Buller is a member of the Mistawasis First Nation in Saskatchew­an. In 1994, she was the first Indigenous woman appointed to the B.C. provincial bench. She spearheade­d the move in 2006 to create First Nations courts. But Buller appears out of her depth.

“I don’t intend to resign,” she insisted last month. “We have to put this in the right context. We started on Sept. 1, four commission­ers and myself and a piece of paper, our terms of reference. In eight months, we hired staff, we opened offices, we put life to our terms of reference and we held our first hearing. In my view, that’s lightning speed.”

Buller is well-intentione­d but she doesn’t have the requisite managerial expertise and few of the public relations skills the job requires.

Most of the families and advocates, for instance, hoped a key component of any final report would be an indictment of police practices and a prescripti­on for reform.

But there are 14 different federal, provincial and territoria­l police jurisdicti­ons in Canada, they are outside the inquiry’s official mandate and any concerns the inquiry raises will be referred back to them.

Wally Oppal, the former attorney general and longtime senior justice, was sorely tested to conduct even his one-man inquiry restricted to B.C.

The very women he was intended to support picketed him for weeks; the main Aboriginal groups walked away affronted.
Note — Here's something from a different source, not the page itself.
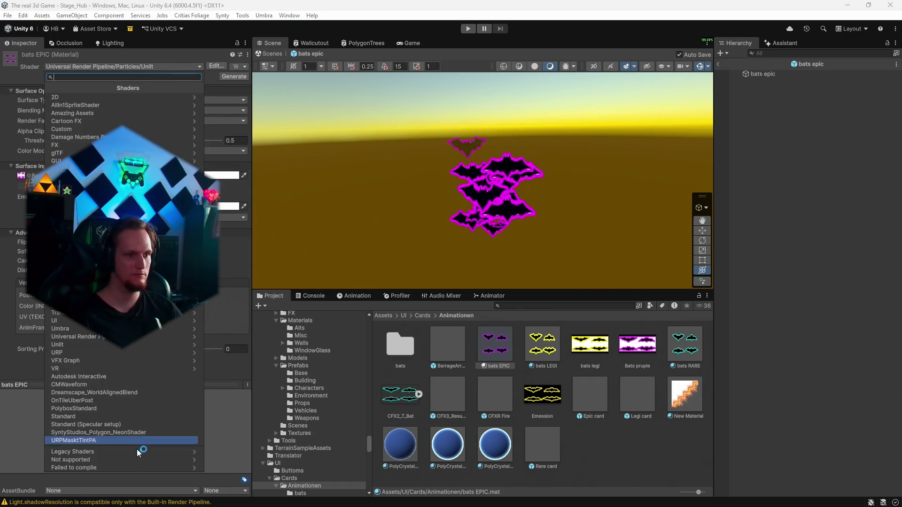
click(112, 452)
The B.C. Civil Liberties Associatio­n, Pivot Legal Society, West Coast LEAF — 15 groups complained about being silenced, of the commission’s failure to call important witnesses and of investigat­ive stones left unturned.

But Oppal got his job done and his 1,400-page report made a host of valuable recommenda­tions.

Buller finds herself juggling the same handfuls of multi-faceted issues while under intense scrutiny.

Oppal had been a politician who understood the media and the pressures of being in the public eye. Buller is experienci­ng it for the first time without her judicial shield.

I think the learning curve of orchestrat­ing a five-person, crosscount­ry commission with such a short mandate has proven too fast and too steep for her.

This inquiry should have been headed by someone more prepared such as Mary Ellen Turpel-Lafond, B.C.’s former child advocate.

A member of the Muskeg Cree Nation, Turpel-Lafond was the first Aboriginal woman named to Saskatchew­an’s provincial court.

Carolyn Bennett, the federal minister of Indigenous and northern affairs, could do worse than asking Buller to sit as a commission­er and replacing her with Turpel-Lafond to resuscitat­e the inquiry.

Buller should not take it as a demotion.